Entretanto, durante o programa “Radar de Ideias” da Rádio Correio da Kianda, o jurista Manuel Cangundo, defendeu a necessidade de se efectuar mudanças urgentes na PGR, defendendo assim a aplicação do princípio da independência institucional e financeira do poder político, por formas a evitar que se continue a bloquear a sua acção de fiscalização e actuação investigativa e a consequente instauração de processos-crimes.
“Repare que a PGR, ou seja o Ministério Público está preso ao poder político, e isso deve mudar se queremos de facto dar outra dinâmica e mudar o rumo da condução de vários processos”, sublinhou.
Por seu turno, o também jurista, Luís Van-Duném, aliado na mesma linha de pensamento, destacou a necessidade de se mudar o caminho, rumo a condução de processos de forma imparcial e sobretudo aqueles que envolvem figuras políticas expostas.
“Precisamos ter uma PGR mais actuante e focada na verdadeira função de guardião e defensor de uma justa investigação para aplicação da justiça”, disse.

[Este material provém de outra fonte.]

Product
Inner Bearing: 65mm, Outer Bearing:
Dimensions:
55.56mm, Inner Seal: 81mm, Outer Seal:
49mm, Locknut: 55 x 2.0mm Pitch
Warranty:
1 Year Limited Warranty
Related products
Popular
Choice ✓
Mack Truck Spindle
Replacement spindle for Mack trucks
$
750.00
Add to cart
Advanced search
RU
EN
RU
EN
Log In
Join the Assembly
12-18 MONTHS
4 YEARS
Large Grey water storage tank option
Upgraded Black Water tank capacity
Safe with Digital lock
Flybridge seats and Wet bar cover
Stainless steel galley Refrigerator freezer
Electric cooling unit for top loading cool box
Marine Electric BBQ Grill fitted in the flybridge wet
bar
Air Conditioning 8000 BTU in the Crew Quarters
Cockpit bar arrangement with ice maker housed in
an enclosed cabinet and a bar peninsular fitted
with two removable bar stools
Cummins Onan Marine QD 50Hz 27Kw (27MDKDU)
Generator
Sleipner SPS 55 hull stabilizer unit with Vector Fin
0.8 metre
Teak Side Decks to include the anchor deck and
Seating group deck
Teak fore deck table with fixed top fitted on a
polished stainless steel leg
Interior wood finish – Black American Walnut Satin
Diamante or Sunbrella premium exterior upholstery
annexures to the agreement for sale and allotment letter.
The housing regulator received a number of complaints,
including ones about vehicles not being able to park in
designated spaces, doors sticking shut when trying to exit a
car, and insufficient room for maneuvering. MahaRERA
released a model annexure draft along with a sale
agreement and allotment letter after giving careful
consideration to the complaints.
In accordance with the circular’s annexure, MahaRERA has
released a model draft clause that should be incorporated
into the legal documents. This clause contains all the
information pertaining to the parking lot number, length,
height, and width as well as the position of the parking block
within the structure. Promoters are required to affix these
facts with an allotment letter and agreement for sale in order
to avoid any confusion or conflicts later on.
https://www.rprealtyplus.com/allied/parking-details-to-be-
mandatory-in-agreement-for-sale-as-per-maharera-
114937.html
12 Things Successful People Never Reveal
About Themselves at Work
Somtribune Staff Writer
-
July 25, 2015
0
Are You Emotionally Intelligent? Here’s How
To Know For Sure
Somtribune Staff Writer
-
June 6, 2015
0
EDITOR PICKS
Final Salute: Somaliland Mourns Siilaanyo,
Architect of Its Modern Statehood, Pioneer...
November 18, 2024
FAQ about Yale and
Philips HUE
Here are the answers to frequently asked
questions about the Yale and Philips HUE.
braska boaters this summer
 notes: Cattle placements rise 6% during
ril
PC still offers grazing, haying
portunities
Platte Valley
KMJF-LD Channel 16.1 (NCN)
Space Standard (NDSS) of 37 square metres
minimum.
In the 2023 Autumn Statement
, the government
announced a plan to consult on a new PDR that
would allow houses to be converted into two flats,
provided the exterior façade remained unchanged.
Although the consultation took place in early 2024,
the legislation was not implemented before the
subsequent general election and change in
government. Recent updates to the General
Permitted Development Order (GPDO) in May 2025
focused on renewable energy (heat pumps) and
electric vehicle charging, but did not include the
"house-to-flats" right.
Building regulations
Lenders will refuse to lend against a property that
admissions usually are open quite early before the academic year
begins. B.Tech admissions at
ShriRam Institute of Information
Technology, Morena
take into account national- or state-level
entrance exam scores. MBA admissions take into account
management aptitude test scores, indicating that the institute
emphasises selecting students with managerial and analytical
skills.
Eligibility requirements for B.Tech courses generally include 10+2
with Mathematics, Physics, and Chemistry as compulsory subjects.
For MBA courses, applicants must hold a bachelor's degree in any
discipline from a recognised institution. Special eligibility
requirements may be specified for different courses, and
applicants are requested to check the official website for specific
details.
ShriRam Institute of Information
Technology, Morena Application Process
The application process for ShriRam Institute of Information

Referir que o próximo PGR deverá ser conhecido após a escolha discricionária do Presidente da República, João Lourenço, mediante uma lista de três nomes mais votados pelo Conselho Superior da Magistratura do Ministério Público, no âmbito do concurso que decorre.
O programa Radar de Ideias da 103.7 FM foi ao ar nesta segunda-feira, 09, do período das 11 às 12h30 minutos, com reposição mais logo às 20 horas. Na edição desta segunda-feira, 09, o tema abordado foi “desempenho da PGR no consulado de Pitta Gróz. E perspectiva para próxima liderança”.